Evan Morris - Bank of America Merrill Lynch
Management
Okay. That was really helpful. And then just shifting back down to Brazil to your sugar and bioenergy business. The environment there has certainly improved a bit and certainly better than was a year ago. So, it sounds like you're getting a little bit incrementally positive at least on the profit outlook. So, I guess, one, could you give us a sense as to how much better things are getting incrementally? And as we look into 2016, sort of based on what you know now versus what it was like six months ago, what that could mean for profit? And secondly, if the environment is improving, how does it change the outlook or the possibility of a sale of those assets as you continue that process?

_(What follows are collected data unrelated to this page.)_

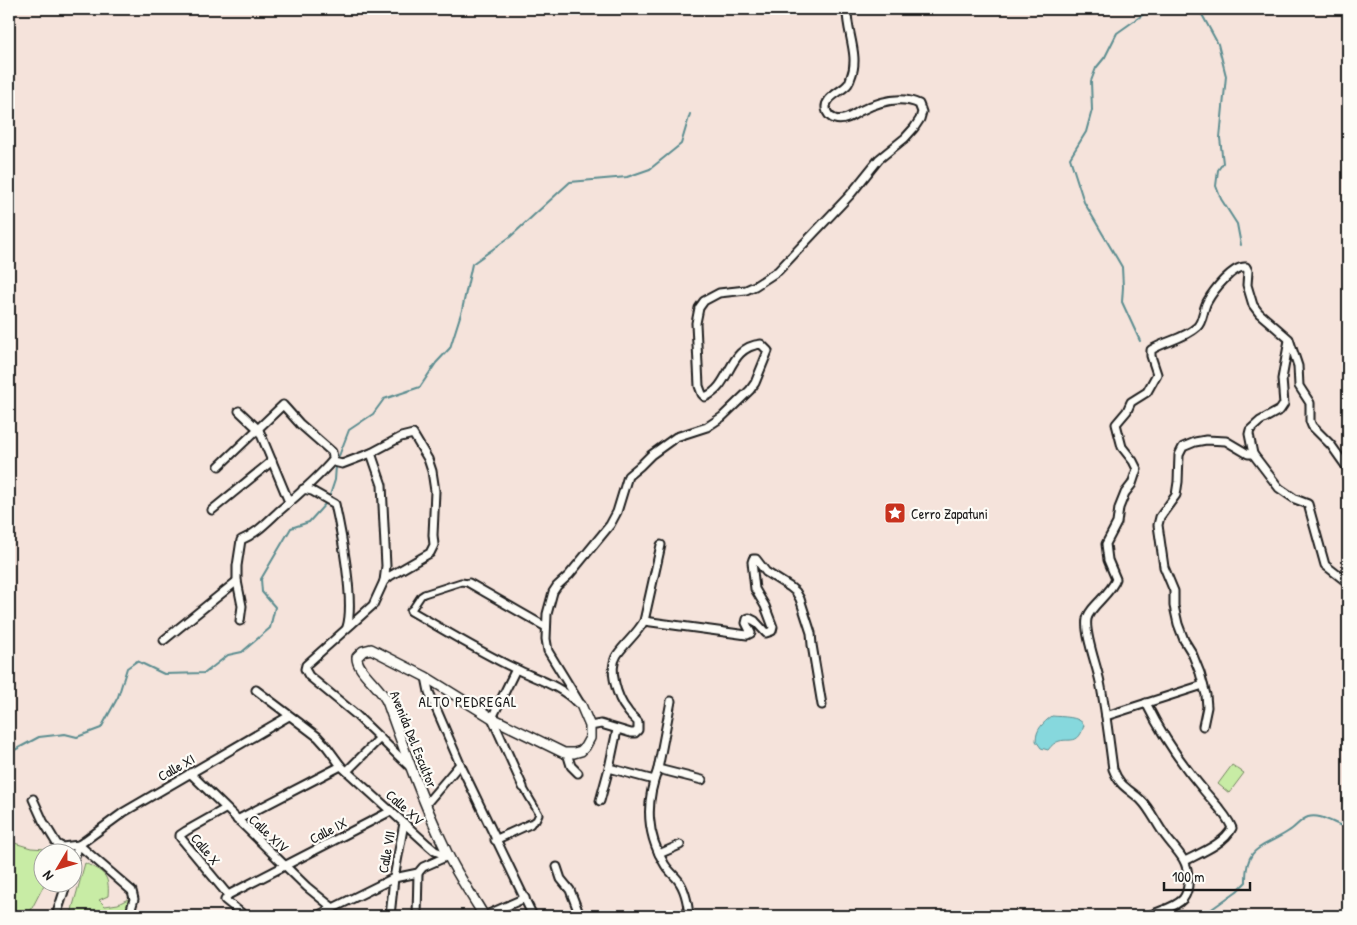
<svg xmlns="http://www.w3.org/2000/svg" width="1357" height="925" font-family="'Patrick Hand',sans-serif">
<rect width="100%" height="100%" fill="#f5e3db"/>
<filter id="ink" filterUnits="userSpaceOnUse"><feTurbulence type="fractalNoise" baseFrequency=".02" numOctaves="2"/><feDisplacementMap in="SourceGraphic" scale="10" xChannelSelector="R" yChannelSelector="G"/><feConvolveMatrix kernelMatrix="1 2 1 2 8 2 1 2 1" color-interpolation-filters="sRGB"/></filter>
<g filter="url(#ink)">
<g fill="#c8eca5" stroke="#728460">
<polygon points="1232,765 1244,773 1229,793 1218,784"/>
<polygon points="11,842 31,848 61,850 60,852 42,852 42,882 45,883 30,912 16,912 9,903 9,843"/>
<path d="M 85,863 C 103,872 110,874 108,896 L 99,900 L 105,906 L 118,904 L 128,899 L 128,910 L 125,916 L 71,916 L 73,906 Z"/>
</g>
<path fill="#86d8dd" stroke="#5c8d90" d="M 1052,716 C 1062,717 1080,716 1084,725 C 1077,753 1063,729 1048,750 L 1041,748 L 1036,741 C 1036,729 1043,723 1052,716 Z"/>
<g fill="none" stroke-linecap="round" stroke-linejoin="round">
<g stroke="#5c8d90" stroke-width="2">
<polyline points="1199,9 1218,44 1226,76 1220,138 1223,163 1218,170 1216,186 1221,199 1237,224 1241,245"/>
<polyline points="1140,341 1122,302 1123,287 1122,267 1084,202 1070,158 1086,132 1092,110 1091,81 1096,68 1105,57 1117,33 1151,9"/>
<polyline points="337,461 349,430 373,414 384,399 420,387 436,363 450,348 462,310 472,264 510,237 570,182 627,177 650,169 681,144 690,114"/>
<polyline points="329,498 335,480 336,466"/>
<polyline points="9,753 39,737 65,734 77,737 101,728 118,697 127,668 137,661 164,674 205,673 228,655 242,652 270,628 275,607 262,592 261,579 291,528 309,522 327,502"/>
<path d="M 1202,916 L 1237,891 L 1246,882 C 1245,844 1264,848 1289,831 C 1295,828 1301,819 1308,817 C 1321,813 1335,825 1348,828"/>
</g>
<g stroke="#1c1c1c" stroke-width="9">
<g id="pedestrian">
<polyline points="411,611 421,596 424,594 461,582 469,583"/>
<polyline points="523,787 539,814 536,820 530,824"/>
</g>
</g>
<g stroke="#1c1c1c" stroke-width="11">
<g id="minor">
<polyline points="239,411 259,430 289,502"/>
<polyline points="371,453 401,437 413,434 428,459 432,471 435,491 433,535 434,545 430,553 390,576 384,581"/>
<polyline points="1253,454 1279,488 1295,499 1308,504 1325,565 1348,583"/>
<polyline points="219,466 283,405 300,424 332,452 334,462 342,464 371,453 382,485 386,566 384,581 373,605 306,665 305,669 309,676 354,713 409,766"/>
<path d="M 303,489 L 312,491 L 335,504 C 341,531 355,602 347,627"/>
<polyline points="212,510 272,461"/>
<polyline points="469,583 546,627"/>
<path d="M 411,611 C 446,631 480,652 516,669 C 537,679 561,686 577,703"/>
<path d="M 240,621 L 242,606 L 237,581 L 237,566 L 241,540 C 256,534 267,522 278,512 C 297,496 317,479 333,460"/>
<polyline points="644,621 747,635 751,633 746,623 747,619 749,618 755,621 766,633 772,631 773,627 765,606 755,589 752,562 753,559 756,559 766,572 790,587 796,592 800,599 811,633 812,645 822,705"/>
<polyline points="164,640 237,581"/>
<polyline points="516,669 492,718 523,787"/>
<polyline points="426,677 429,692 460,764 533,916"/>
<polyline points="256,690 318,737 327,747 341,766 428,845 435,851 448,856"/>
<path d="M 671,701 L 658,769 C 645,803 646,834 665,865 C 669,871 674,875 678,880 C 685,889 688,905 689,916"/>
<path d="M 1146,703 C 1161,733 1180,762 1202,788 C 1212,801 1226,813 1232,828 C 1224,844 1200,853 1185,861"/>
<path d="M 581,705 L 548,651 L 546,639 L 547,614 L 553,592 L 557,586 L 569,575 L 610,525 L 617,512 L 628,476 L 640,466 L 651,455 L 676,437 L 707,427 L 722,417 L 750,390 L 755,383 L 768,351 L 761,344 C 727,347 732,386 705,397 L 702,394 L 699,386 L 696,323 L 699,308 L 704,301 L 719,293 L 746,290 L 755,286 L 778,271 L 850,195 L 879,159 L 905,138 L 914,128 L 920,119 L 922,112 L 919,104 C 900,95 878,102 860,111 C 853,115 844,122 835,119 C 831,118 829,116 827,112 C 821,98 842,92 848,84 C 849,84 851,77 851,77 C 860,56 846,31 847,9"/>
<polyline points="1106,716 1203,685"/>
<path d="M 590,726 L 601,724 L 631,733 L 635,733 L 638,730 L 638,722 C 634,718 630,715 627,710 C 617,698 608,669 617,655 C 625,643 637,634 644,621 L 661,545"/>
<polyline points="1203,726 1207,707 1206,695 1200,673 1192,653 1184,640 1178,624 1174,606 1174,591 1164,567 1158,525 1160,517 1176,495 1178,482 1179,455 1183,447 1195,442 1206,440 1226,441 1248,454 1253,454 1249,434 1250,430 1260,421 1280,410 1284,404 1282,379 1289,340"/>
<polyline points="567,753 571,766 578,773"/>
<polyline points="609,768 654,780"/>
<polyline points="658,769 702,780"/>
<polyline points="347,771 380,738"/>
<polyline points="190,773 307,887 333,908"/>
<polyline points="33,799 43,821 57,844 62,847 79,845 124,812 289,716"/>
<polyline points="600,801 609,768 617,730"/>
<polyline points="426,804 460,764"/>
<polyline points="225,809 186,831 180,835 180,837 228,895"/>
<polyline points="237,820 341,766"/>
<polyline points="495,840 530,824"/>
<polyline points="79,845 132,891 134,899 129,916"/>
<polyline points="659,854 680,845"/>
<polyline points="72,864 79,845"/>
<polyline points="557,867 561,879 570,890 580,916"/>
<polyline points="56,916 67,882"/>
<polyline points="245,916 225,900 228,895 391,811"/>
<polyline points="317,916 394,878 418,873 423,867 448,856"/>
<polyline points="390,916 394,878 404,823"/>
<polyline points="417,916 418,873"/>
<polyline points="484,916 525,898"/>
<path d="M 1149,916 C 1160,910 1175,908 1183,899 C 1191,889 1189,869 1183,859 C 1177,849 1168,841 1162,831 C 1155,821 1150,809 1141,800 C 1128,788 1120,787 1113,769 C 1109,740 1106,711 1100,682 C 1097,666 1084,633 1087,619 C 1089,607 1111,594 1116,579 L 1108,560 L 1106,544 L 1117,523 L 1119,508 L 1125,493 L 1132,484 L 1137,469 L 1133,461 L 1122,447 L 1116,424 L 1127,411 L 1131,402 L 1147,392 L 1157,374 L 1151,356 L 1151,350 C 1165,341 1184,339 1197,327 C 1203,322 1203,309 1207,302 C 1213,291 1233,265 1246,267 L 1248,271 L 1247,285 L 1253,305 L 1259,313 L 1289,339 L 1298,366 L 1299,386 L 1310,403 L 1310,421 L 1312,426 L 1331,445 L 1348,469"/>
</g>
</g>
<g stroke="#1c1c1c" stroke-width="12">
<path id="tertiary" d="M 484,916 C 471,893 454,871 444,846 C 422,800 405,752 388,704 C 382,687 356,671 357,657 L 363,651 L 371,649 L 426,677 L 492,718 L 564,753 L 574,753 L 581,751 L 585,747 L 590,738 L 590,726 L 581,705"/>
</g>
<use href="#pedestrian" stroke="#fdfcf7" stroke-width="5"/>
<use href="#minor" stroke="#fdfcf7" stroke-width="7"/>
<use href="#tertiary" stroke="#fdfcf7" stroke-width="9"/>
</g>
</g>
<defs>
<g id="sight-square" transform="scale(1.125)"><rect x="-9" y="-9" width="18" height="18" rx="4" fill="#c8321e" stroke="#fdfcf7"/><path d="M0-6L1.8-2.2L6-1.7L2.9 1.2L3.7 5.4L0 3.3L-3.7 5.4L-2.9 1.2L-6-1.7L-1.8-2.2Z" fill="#fff"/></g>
</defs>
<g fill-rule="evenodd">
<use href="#sight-square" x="895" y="513"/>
</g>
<g text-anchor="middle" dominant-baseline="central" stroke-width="4.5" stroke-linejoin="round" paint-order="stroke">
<g font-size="14" fill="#1c1c1c" stroke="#fdfcf7" text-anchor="start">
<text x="911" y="513">Cerro Zapatuni</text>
</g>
<g font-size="14" fill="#1c1c1c" stroke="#fdfcf7">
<text transform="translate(414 739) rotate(68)">Avenida Del Escultor</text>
<text transform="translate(176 767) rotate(-30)">Calle XI</text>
<text transform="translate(405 807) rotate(42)">Calle XV</text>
<text transform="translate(328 830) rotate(-28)">Calle IX</text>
<text transform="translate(269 833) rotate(43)">Calle XIV</text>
<text transform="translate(206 849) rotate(50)">Calle X</text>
<text transform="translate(386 852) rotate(-80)">Calle VII</text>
</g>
<g font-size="15" letter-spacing="1" fill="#1c1c1c" stroke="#fdfcf7">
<text x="468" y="701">ALTO PEDREGAL</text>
</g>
</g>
<rect width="1357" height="925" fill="none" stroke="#fdfcf7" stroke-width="30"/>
<rect x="15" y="15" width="1327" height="895" fill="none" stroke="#1c1c1c" stroke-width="2" filter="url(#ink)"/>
<g transform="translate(58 868) rotate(232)"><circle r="24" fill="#fdfcf7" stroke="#a3a29f"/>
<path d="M0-4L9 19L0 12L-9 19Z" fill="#c8321e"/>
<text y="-8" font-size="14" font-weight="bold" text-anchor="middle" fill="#1c1c1c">N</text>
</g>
<path d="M1164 882v8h86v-8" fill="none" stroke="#1c1c1c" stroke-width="2.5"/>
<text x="1172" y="882" font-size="15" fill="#1c1c1c" stroke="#fdfcf7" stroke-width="4" paint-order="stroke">100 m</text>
</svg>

Soren W. Schroder - Chief Executive Officer & Director: Okay. You're right that the environment for Brazilian cane crushing, sugar production and ethanol is definitely better now than it was a year-ago. And it looks like it's going to get sequentially better in 2016. And, of course, a lot of it has to do with the reduced cost of producing sugar in dollars. So, the cost of production if you look into next year now is probably somewhere around $0.12 a pound or maybe a little bit more depending on location. But well below where you can actually hedge sugar. And so, I'd say for the first time, when you look into a future campaign, you can actually secure reasonable margins as a sugar producer. And then the question is really to what extent does ethanol follow? But ethanol, if you look into next year's new crop, April, May, Brazilian ethanol is the most competitive ethanol in the world. So, you think that there'll be good demand for that as well. So, it is different in the sense that you can actually, as a producer, look into the following crop and secure margins that are quite reasonable. And in that sense, we are optimistic that we will end up this year positive in EBIT, positive in cash flow and next year should be a bump up from that. How much of a bump, it's still too early to tell, but it'll be sequentially better. In terms of our view on how to position the business, we are still in the mode of finding ways to reduce exposure as we've said. But given the fact that Bunge as a whole now has returns that are well in excess of our cost of capital, and the business fundamentals are improving, we'll take our time to find the right solution, and we're working on that and I can't give you any timing on it. But, the business is not a drain to Bunge. We can see signs of improvement. And the industry will probably take another year or so to recover. And, we'll be keeping a sharp eye out for opportunities but without feeling pressure to do anything in a hurry.